[Instructions to follow]
Skipping the images, transcribe each record below as it is.

[Data extracted from a collection]
______

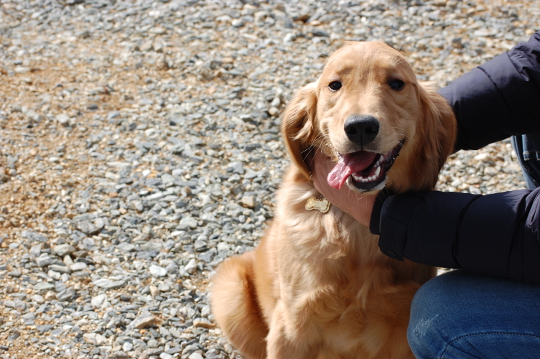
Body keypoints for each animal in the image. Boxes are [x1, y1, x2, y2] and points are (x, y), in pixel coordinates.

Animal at [211, 40, 456, 358]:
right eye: (334, 85)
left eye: (396, 83)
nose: (361, 127)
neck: (358, 232)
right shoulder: (291, 327)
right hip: (230, 292)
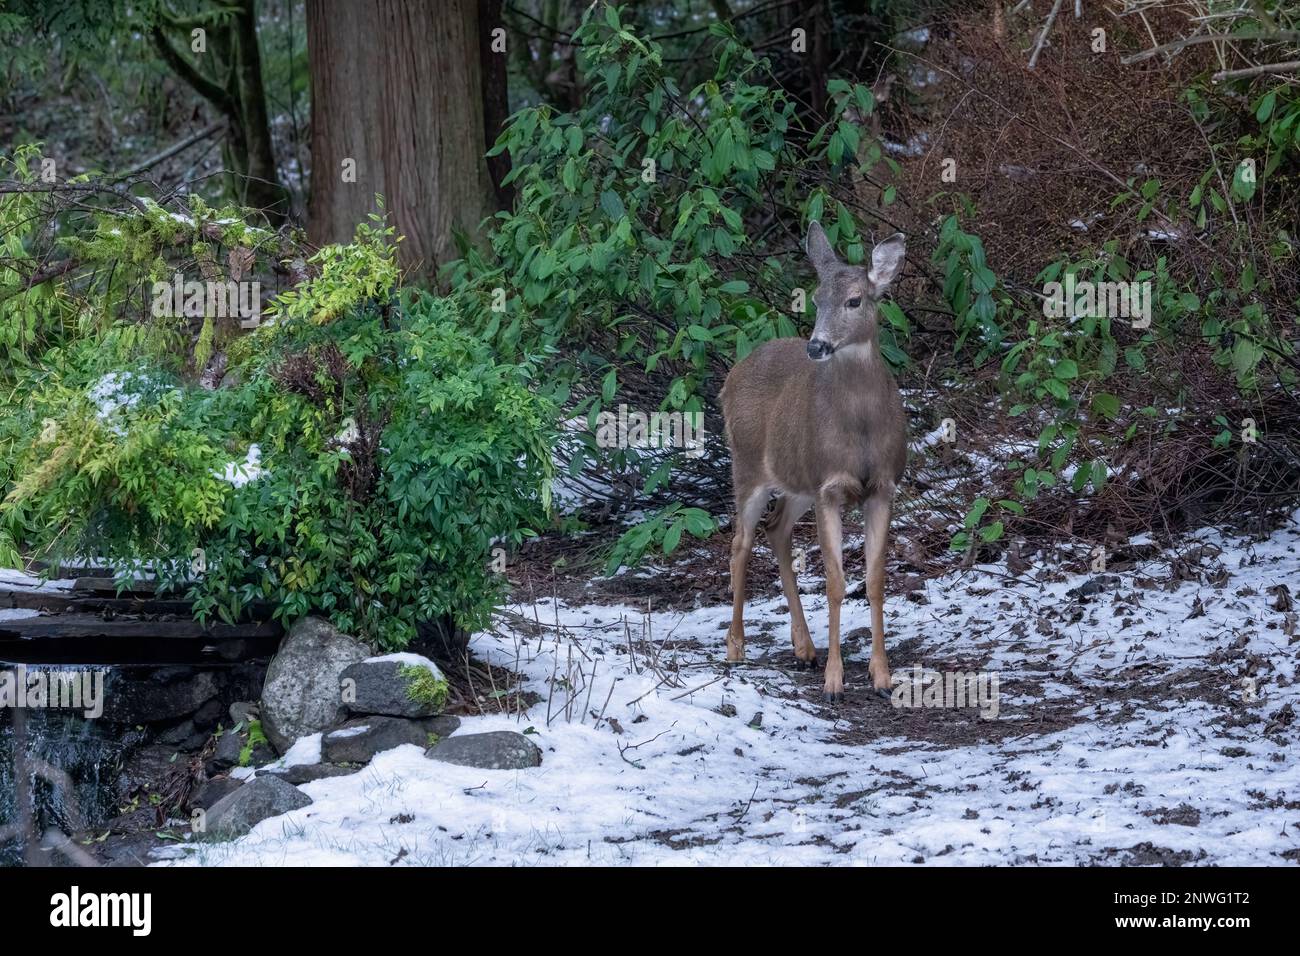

______

[The completed task]
Body keypoints for each animal in the image. Boxes are [x1, y1, x2, y2] and points are (x, y), in pixel coordinates.

Animal at [211, 40, 456, 358]:
right eye: (334, 85)
left eye: (396, 83)
nose: (361, 127)
neck: (358, 232)
right shoulder: (291, 327)
right hip: (230, 292)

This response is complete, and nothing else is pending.